The Black Heart Procession: The Spell

The Black Heart Procession
The Spell
Touch and Go
2006-05-09

Three Mile Pilot disbanded — or rather, went on hiatus — at a peak few bands ever reach. While The Chief Assassin to the Sinister is a bona fide classic (complete with a Wilco-worthy major label subplot), their follow-up, and what would be their final disc, Another Desert, Another Sea is arguably even better. Whatever the reasons for the band’s break, the ensuing nine years have found Pall Jenkins and Tobias Nathaniel astonishingly busy with their “side-project”, the Black Heart Procession. Toning down the rock and upping the atmosphere, over the course of four albums the band has navigated the darkest corners of love and death, rarely ever stopping to come up for air.

If its first three albums relied on minimalism in execution, style, and name (1, 2, and Three were the so-titled discs), 2002’s Amore Del Tropico was a welcome change to the usual 3 AM piano bar sound the band had perfected. With touches of tropicalia and other Latin music, Amore Del Tropico was a jauntier, livelier affair musically, and lyrically spun the typically wine-soaked heartbroken lyrics into a Lynchian murder mystery. The band even filmed the damn thing, releasing The Tropics of Love on DVD in 2004.

With its newest disc, titled The Spell, I wasn’t sure which version of the Black Heart Procession I was going to get. Amore Del Tropico was an inspired excursion and I was excited to see what the band would bring with four years lapsed between the discs. Frustratingly, it’s the same old Black Heart Procession we’ve known since 1997.

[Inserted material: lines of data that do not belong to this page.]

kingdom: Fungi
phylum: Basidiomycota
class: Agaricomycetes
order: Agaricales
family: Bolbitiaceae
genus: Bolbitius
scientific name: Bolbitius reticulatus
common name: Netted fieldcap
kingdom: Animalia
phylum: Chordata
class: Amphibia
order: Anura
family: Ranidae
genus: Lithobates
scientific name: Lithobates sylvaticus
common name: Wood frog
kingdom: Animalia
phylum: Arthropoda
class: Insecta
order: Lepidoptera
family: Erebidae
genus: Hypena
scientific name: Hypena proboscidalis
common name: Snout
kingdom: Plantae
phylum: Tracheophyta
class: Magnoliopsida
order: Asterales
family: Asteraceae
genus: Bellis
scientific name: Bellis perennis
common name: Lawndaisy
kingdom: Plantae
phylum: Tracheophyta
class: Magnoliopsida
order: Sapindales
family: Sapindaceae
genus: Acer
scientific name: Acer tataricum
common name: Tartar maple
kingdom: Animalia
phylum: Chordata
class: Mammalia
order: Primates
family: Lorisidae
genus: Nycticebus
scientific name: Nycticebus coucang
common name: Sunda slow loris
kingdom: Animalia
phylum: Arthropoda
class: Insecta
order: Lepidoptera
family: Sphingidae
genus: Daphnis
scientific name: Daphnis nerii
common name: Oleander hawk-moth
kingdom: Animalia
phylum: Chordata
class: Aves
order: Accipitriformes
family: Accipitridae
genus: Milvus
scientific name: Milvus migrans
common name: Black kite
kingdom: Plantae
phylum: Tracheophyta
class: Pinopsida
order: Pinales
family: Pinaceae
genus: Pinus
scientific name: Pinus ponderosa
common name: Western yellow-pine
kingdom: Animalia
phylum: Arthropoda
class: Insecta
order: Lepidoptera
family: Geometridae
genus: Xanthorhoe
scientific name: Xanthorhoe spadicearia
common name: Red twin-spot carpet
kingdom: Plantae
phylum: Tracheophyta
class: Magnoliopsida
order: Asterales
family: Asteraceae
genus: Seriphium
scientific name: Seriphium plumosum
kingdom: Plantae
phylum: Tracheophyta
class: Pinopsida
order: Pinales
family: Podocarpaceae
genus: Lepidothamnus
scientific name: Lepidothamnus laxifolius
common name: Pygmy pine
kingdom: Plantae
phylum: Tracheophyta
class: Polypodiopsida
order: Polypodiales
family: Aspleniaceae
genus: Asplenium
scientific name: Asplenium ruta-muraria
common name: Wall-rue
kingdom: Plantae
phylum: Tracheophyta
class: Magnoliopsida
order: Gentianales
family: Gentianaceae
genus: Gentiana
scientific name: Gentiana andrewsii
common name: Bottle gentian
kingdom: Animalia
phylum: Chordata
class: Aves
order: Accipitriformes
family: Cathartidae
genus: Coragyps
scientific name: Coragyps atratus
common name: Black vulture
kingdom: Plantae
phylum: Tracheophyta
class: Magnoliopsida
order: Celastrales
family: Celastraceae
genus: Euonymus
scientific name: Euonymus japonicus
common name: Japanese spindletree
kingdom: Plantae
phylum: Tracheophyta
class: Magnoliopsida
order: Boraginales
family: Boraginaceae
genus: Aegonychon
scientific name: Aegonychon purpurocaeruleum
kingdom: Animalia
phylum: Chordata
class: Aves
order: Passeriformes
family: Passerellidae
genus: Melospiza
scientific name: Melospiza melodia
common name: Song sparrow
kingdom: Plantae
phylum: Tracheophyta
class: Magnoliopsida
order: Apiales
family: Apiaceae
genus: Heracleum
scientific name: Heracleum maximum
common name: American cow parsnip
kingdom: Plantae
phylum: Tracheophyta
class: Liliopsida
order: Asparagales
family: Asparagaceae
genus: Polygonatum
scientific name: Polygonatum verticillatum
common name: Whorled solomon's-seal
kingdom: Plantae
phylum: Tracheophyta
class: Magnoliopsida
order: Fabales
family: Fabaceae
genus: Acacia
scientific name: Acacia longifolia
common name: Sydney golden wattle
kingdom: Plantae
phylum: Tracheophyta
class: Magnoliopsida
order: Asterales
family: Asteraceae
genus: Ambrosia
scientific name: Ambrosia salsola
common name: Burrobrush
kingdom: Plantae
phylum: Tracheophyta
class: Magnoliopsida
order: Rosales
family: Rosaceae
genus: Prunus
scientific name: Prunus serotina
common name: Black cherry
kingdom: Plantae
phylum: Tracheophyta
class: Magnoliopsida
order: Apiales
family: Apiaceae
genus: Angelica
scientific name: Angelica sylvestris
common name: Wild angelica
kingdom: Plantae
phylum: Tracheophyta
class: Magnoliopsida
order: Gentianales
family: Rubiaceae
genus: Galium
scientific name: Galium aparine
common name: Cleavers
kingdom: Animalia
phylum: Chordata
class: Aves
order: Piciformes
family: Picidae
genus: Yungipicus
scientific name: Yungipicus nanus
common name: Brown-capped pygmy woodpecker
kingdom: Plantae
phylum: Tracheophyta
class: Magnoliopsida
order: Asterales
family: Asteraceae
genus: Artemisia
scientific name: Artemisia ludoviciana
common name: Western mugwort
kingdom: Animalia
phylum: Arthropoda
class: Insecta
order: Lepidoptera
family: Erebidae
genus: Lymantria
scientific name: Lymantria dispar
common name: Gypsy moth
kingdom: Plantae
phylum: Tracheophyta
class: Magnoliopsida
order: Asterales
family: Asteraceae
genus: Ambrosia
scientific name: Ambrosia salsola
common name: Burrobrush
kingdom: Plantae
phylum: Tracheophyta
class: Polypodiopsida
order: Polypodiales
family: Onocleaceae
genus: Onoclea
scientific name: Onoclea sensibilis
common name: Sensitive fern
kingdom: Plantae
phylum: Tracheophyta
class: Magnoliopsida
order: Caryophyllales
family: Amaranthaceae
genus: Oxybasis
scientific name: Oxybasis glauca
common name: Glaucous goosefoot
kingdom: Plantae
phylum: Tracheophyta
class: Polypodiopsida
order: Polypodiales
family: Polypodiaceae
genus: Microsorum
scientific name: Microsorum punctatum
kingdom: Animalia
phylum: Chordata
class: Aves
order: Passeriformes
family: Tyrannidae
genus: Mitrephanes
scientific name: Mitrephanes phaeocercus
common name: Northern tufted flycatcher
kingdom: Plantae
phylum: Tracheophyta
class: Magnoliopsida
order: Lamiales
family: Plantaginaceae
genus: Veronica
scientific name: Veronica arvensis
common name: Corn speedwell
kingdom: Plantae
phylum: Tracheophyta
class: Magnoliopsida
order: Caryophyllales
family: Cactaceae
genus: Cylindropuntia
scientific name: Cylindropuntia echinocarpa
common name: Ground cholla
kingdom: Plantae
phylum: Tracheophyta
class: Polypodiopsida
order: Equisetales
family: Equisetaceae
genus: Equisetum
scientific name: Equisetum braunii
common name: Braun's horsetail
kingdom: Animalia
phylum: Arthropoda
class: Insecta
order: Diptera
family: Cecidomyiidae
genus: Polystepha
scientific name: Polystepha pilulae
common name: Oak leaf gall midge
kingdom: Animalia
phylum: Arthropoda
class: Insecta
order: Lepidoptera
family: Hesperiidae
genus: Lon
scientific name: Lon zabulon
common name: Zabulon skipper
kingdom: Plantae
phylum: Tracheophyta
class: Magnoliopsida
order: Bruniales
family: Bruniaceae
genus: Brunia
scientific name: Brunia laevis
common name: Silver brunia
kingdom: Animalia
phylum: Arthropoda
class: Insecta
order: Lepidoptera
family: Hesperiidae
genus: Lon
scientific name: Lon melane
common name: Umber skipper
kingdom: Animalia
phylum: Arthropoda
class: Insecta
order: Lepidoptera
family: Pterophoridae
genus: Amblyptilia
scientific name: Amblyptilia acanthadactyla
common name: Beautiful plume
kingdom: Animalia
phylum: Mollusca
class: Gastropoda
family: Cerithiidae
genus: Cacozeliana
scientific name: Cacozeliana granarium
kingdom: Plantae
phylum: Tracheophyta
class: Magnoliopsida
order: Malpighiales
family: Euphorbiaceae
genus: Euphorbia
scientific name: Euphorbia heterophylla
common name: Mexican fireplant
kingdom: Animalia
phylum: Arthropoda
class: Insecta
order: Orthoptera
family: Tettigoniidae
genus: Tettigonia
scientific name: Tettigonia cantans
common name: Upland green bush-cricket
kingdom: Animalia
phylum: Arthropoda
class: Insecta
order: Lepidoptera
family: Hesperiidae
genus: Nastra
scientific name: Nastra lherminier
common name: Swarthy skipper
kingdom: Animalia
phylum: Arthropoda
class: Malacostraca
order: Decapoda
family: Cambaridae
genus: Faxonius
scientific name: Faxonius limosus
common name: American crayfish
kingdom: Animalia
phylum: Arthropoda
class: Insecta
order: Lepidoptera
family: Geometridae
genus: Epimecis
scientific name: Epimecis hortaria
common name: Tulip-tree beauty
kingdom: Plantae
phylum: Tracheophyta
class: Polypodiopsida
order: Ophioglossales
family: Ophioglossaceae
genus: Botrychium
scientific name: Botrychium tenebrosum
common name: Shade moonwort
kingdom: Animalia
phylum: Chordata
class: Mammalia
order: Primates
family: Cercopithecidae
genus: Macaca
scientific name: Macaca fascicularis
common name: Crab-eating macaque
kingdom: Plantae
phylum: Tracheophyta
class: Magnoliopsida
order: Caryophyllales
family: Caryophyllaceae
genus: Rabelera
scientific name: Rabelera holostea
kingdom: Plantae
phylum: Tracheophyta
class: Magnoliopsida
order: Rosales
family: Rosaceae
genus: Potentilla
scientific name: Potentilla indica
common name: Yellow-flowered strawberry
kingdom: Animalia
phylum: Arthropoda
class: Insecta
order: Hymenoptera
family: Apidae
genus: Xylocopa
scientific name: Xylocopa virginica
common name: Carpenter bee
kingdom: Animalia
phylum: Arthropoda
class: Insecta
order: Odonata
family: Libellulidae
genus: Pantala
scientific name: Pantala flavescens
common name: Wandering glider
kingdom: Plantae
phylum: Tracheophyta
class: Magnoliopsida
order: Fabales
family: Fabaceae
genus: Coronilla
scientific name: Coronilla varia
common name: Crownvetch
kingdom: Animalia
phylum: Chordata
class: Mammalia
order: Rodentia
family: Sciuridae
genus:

“Tangled” opens the album with a slightly reverbed, ominously considered piano melody that’s typical of we’ve come to know the band for. Palm-muted guitar riffs and haunted organ fill out the sound, all of which is led by Jenkin’s mournful vocals. If I sound dissatisfied, it’s not because I don’t like the band, or that even that this is particularly bad. It’s just disappointment in a band seemingly content to rehash its style. To be sure, there are some minute stylistic changes. The recording, done at its own studio by the band itself, is much more airy than anything it’s done before. Violinist Matt Resovich adds some beautiful texture and even some lead lines on tracks like “The Spell”.

But the disc by and large is dulled by an overwhelming sense of familiarity. Every piano chord, every faux-waltz rhythm, every calculated emotional rise and fall feels routine and tired. If this were the first time I’d ever heard the Black Heart Procession, I would surely be thrilled, but with three full discs and what appears to be a one-off disc of sunnier fueled ambition, there is not much reason to get excited by The Spell. Perhaps caught up in its own standard style, the band even manages to repeat the lead guitar line from “GPS” three songs later, during the close of “The Fix”. Even the slightly countrified closer “To Bring You Back” is marred lyrically by a poor approximation of the poetic longing better captured on past efforts.

To say that the Black Heart Procession has taken a step backward would be inaccurate, as the real problem with The Spell is that the band stays exactly where it is. What was once a unique offshoot from a truly unique band has stumbled into creative rut. For a band that is now nearly a decade into its career, to release an album that retreads their superior earlier material with far less passion and conviction is about as depressing as the music is.